■ **HOW TO COMPLETE THIS TASK**
Rewrite the records from the beginning through the line that contains "model of digital", replacing every "Düsseldorf" with "Duesseldorf" and leaving everything else unchanged. Give back only those lines.

■ **EXERCISE INPUTS**
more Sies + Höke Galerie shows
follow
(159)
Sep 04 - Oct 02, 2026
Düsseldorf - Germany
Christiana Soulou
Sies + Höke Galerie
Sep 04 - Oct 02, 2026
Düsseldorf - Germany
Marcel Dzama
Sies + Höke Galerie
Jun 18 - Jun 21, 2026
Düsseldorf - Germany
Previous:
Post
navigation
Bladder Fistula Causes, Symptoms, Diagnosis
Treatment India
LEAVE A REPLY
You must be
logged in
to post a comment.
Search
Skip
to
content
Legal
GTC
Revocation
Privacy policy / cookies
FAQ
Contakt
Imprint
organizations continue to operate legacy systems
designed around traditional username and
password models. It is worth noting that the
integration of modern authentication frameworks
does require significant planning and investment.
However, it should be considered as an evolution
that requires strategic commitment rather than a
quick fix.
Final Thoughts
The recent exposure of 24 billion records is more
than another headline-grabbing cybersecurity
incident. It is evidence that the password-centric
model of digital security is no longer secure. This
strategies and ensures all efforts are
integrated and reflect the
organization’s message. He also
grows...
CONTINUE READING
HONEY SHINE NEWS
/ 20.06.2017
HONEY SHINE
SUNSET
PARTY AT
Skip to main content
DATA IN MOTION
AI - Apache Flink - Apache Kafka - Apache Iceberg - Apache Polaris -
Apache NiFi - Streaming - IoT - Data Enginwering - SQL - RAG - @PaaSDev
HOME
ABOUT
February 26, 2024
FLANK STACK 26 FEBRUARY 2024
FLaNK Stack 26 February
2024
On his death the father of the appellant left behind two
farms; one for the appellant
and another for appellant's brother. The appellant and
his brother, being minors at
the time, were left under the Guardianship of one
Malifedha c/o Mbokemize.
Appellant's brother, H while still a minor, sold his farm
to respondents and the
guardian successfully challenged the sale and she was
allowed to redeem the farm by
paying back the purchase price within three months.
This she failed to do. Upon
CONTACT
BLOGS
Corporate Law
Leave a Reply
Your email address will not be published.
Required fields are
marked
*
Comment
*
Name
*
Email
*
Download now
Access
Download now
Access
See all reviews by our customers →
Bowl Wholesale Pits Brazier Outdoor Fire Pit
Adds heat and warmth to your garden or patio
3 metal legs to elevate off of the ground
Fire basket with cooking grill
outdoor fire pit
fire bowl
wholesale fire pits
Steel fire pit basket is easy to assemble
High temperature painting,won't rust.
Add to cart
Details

■ **EXERCISE SOLUTION**
more Sies + Höke Galerie shows
follow
(159)
Sep 04 - Oct 02, 2026
Duesseldorf - Germany
Christiana Soulou
Sies + Höke Galerie
Sep 04 - Oct 02, 2026
Duesseldorf - Germany
Marcel Dzama
Sies + Höke Galerie
Jun 18 - Jun 21, 2026
Duesseldorf - Germany
Previous:
Post
navigation
Bladder Fistula Causes, Symptoms, Diagnosis
Treatment India
LEAVE A REPLY
You must be
logged in
to post a comment.
Search
Skip
to
content
Legal
GTC
Revocation
Privacy policy / cookies
FAQ
Contakt
Imprint
organizations continue to operate legacy systems
designed around traditional username and
password models. It is worth noting that the
integration of modern authentication frameworks
does require significant planning and investment.
However, it should be considered as an evolution
that requires strategic commitment rather than a
quick fix.
Final Thoughts
The recent exposure of 24 billion records is more
than another headline-grabbing cybersecurity
incident. It is evidence that the password-centric
model of digital security is no longer secure. This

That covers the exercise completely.